I’ve never lived in a small town in America nor have I travelled extensively in them but I have done so in Canada and the UK and I think there are many similarities. Smaller communities are wonderful in so many ways of how they can come together and support one another in times of crisis and hard times. They are often rather private and want to protect their community from the larger world which they often see as trying to breakdown their way of life or infiltrate it. I think overall humans can be very paranoid about outsiders. It’s our nature really even in bigger cities it happens. I certainly don’t think the piece is a message solely directed at small town America or even small towns in general but about the way humanity sometimes feels about the outsider or those who are different from us.

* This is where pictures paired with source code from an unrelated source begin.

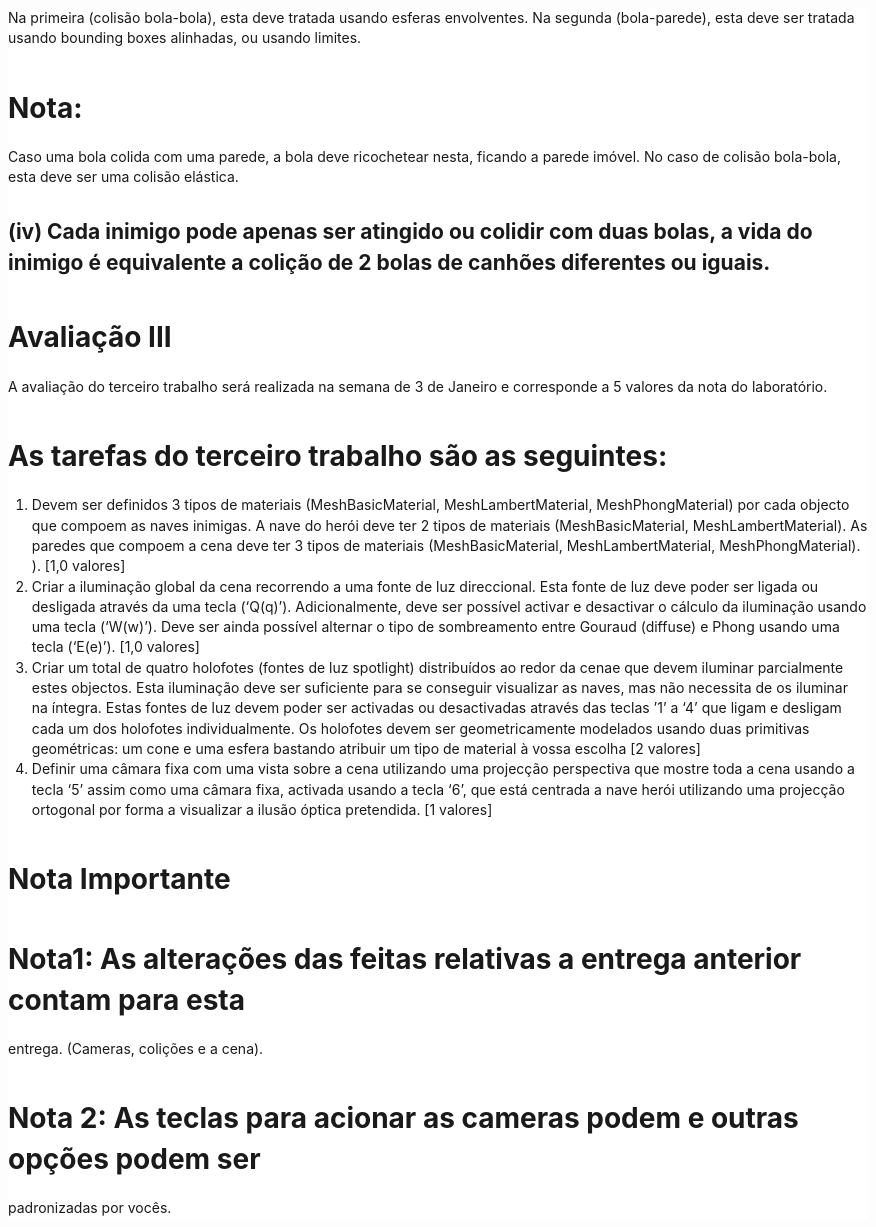 Na primeira (colisão bola-bola), esta deve tratada usando esferas envolventes. 
Na segunda (bola-parede), esta deve ser tratada usando bounding boxes alinhadas, ou usando limites. 

# Nota: 
Caso uma bola colida com uma parede, a bola deve ricochetear nesta, ficando a parede imóvel. 
No caso de colisão bola-bola, esta deve ser uma colisão elástica. 

(iv) Cada inimigo pode apenas ser atingido ou colidir com duas 
bolas, a vida do inimigo é equivalente a colição de 2 bolas de canhões 
diferentes ou iguais.
--------------------------------------------------------------------------------------------------------------------------------------------------

# Avaliação III
A avaliação do terceiro trabalho será realizada na semana de 3 de Janeiro e
corresponde a 5 valores da nota do laboratório.

# As tarefas do terceiro trabalho são as seguintes: 

1. Devem ser definidos 3 tipos de materiais (MeshBasicMaterial,
MeshLambertMaterial, MeshPhongMaterial) por cada objecto que
compoem as naves inimigas. A nave do herói deve ter 2 tipos de
materiais (MeshBasicMaterial, MeshLambertMaterial). As paredes
que compoem a cena deve ter 3 tipos de materiais
(MeshBasicMaterial, MeshLambertMaterial, MeshPhongMaterial). ).
[1,0 valores]
2. Criar a iluminação global da cena recorrendo a uma fonte de luz
direccional. Esta fonte de luz deve poder ser ligada ou desligada
através da uma tecla (‘Q(q)’). Adicionalmente, deve ser possível
activar e desactivar o cálculo da iluminação usando uma tecla
(‘W(w)’). Deve ser ainda possível alternar o tipo de sombreamento
entre Gouraud (diffuse) e Phong usando uma tecla (‘E(e)’). [1,0
valores]
13. Criar um total de quatro holofotes (fontes de luz spotlight)
distribuídos ao redor da cenae que devem iluminar parcialmente
estes objectos. Esta iluminação deve ser suficiente para se
conseguir visualizar as naves, mas não necessita de os iluminar na
íntegra. Estas fontes de luz devem poder ser activadas ou
desactivadas através das teclas ’1’ a ‘4’ que ligam e desligam cada
um dos holofotes individualmente. Os holofotes devem ser
geometricamente modelados usando duas primitivas geométricas:
um cone e uma esfera bastando atribuir um tipo de material à
vossa escolha [2 valores]
4. Definir uma câmara fixa com uma vista sobre a cena utilizando
uma projecção perspectiva que mostre toda a cena usando a tecla
‘5’ assim como uma câmara fixa, activada usando a tecla ‘6’, que
está centrada a nave herói utilizando uma projecção ortogonal por
forma a visualizar a ilusão óptica pretendida. [1 valores]
# Nota Importante
# Nota1: As alterações das feitas relativas a entrega anterior contam para esta
entrega. (Cameras, colições e a cena).
# Nota 2: As teclas para acionar as cameras podem e outras opções podem ser
padronizadas por vocês.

Strangers are usually perceived as the enemy in almost all communities.
You’re well known for your White Walker role on “Game of Thrones” and other significant roles where you’re in masks, makeup and costumes. What will your prep work look like for the role of a deputy sheriff in “Perpetual” who won’t be in a mask or prosthetics?
The same as it would be for any role I take on really. I read the script. Listen to what the visions are of the production team. And then I start to build my character. My joy in this process is building the character to a point of play. That process is no different when I’m buried in prosthetics or when I am doing a drama or comedy. Fun stuff it is!

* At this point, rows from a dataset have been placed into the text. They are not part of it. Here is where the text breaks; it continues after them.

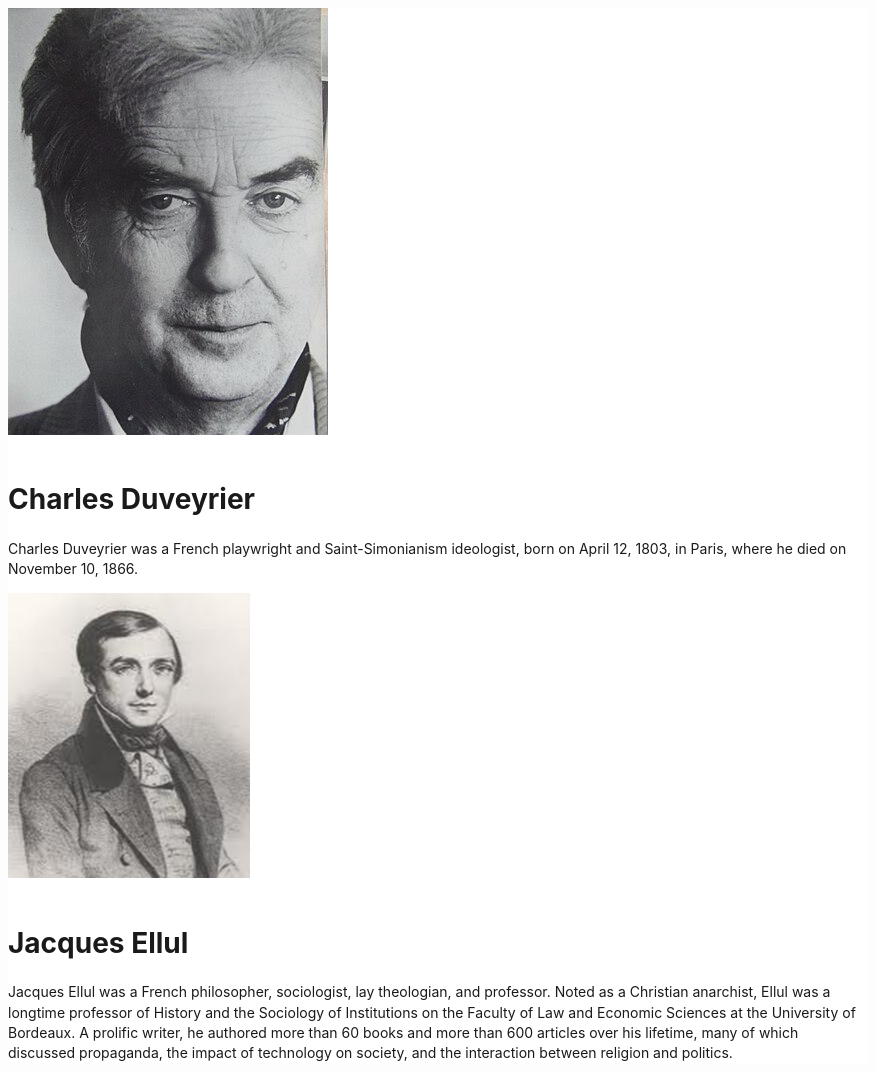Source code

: ![Gilbert Durand](jpg/Gilbert_Durand.jpg)

# Charles Duveyrier

Charles Duveyrier was a French playwright and Saint-Simonianism ideologist, born on April 12, 1803, in Paris, where he died on November 10, 1866.

![Charles Duveyrier](jpg/Charles_Duveyrier.jpg)

# Jacques Ellul

Jacques Ellul was a French philosopher, sociologist, lay theologian, and professor. Noted as a Christian anarchist, Ellul was a longtime professor of History and the Sociology of Institutions on the Faculty of Law and Economic Sciences at the University of Bordeaux. A prolific writer, he authored more than 60 books and more than 600 articles over his lifetime, many of which discussed propaganda, the impact of technology on society, and the interaction between religion and politics.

What are you looking forward to most taking on this role and being part of the project?
Working with this team again. Being part of a good thriller which shocks. I’ve just come off working on a comic role so something gritty and a bit political and controversial is warmly welcome. If it gets people talking even better.
And for people who see the film, what do you hope they gain from it?

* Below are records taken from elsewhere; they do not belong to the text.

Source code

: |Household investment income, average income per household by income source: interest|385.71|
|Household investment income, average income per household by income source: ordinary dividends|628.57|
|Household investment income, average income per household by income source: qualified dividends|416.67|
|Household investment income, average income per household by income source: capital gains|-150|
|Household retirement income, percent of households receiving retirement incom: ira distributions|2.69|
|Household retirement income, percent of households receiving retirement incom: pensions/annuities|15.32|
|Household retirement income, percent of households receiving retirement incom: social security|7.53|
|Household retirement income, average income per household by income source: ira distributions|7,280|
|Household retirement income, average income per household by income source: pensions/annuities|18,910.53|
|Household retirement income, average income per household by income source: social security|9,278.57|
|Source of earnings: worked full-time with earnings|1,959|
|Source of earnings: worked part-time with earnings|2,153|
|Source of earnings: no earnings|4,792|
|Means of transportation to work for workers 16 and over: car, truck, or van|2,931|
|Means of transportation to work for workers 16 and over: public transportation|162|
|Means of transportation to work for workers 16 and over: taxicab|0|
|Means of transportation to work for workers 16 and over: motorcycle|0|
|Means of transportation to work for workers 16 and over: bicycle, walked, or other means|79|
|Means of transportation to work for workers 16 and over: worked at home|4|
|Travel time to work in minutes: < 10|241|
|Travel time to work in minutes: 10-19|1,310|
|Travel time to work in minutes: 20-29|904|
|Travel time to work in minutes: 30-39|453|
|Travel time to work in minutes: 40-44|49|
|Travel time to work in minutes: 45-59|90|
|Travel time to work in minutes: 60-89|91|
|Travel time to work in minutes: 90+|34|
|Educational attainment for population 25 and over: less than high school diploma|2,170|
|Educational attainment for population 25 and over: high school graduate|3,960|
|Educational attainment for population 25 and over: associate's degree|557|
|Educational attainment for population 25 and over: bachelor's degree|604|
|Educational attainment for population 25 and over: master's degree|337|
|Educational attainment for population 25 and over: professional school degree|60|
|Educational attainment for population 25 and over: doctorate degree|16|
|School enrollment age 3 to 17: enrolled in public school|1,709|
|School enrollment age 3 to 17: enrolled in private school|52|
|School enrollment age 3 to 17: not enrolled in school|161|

A better understanding of the necessity to challenge their own prejudices. We all need to be better at that.
We like to close with our signature question. What would you consider to be the most edgy, unconventional, or tight-lipped thing you’ve ever done and how did it impact your life?
I went to a pretty rough high school in the 80s in Montreal. If you were gay you hid that. I certainly did. We were living in a time of horrendous jokes about AIDS victims and the gay community. In my graduating year 1984, when I was just 16 years old, at our high school talent show, I came out of the closet live on stage by singing Sweet Transvestite from the Rocky Horror Picture Show in full makeup and costume with boustier, high heels and fishnet stockings. I managed to conceal my costume under this big cape, not even the teachers would see it until the big reveal. I thought “I’ll either get my ass kicked after this or I’ll be a fucking rock star hero.” I ended up being a hero and it propelled me in my career all my life. I set the bar high for taking performance risk. I’d be a different person had I not done that. No regrets.
Learn more about Ross Mullan | IMDb
“Perpetual” Full Synopsis
Summer 2018. A killer preys on the young men of a quiet western town. The murders are calculated, vicious, and they are just beginning. Sheriff Fran Rabbit and her men are baffled and the community she serves is terrified of the monster lurking their streets.
The only clues the killer leaves behind are painted trinket boxes containing notes written in Arabic, insinuating a private Holy War against America. As the panic builds all eyes turn toward a quiet man with secrets of his own. Ziad Al-Ahmadi fled Iraq in 2014. Once a brute, a soldier, a leader of Saddam’s genocidal Republican Guard, he has renounced aggression and embraces a peaceful obscurity.
But Ziad is haunted by an impossible past. He remembers his own execution after being exposed as a homosexual and the extremes of sex and violence that led to it. He remembers the men he led into battle, the men he seduced, and the men who betrayed him. But are these the memories of a man given a second life, or the delusions of a lunatic?